(Problem to solve)
Of the lines below, copy those that hold the word "azioni".

START Available data

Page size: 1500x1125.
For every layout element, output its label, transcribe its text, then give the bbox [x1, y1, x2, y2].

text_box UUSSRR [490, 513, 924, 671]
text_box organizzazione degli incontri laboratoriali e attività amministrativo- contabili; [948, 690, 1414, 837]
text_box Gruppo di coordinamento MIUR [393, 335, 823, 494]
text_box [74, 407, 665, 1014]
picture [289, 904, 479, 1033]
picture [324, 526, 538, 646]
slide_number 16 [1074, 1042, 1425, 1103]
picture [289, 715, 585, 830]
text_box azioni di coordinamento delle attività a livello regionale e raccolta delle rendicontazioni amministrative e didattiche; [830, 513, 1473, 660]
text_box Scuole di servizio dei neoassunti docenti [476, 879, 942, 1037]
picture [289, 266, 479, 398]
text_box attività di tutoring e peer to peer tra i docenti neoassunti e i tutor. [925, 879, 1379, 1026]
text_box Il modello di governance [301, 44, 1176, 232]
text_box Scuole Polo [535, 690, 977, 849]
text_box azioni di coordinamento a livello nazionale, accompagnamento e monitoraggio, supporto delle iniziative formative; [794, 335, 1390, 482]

END Available data

(Answer to this exercise)
text_box azioni di coordinamento delle attività a livello regionale e raccolta delle rendicontazioni amministrative e didattiche; [830, 513, 1473, 660]
text_box azioni di coordinamento a livello nazionale, accompagnamento e monitoraggio, supporto delle iniziative formative; [794, 335, 1390, 482]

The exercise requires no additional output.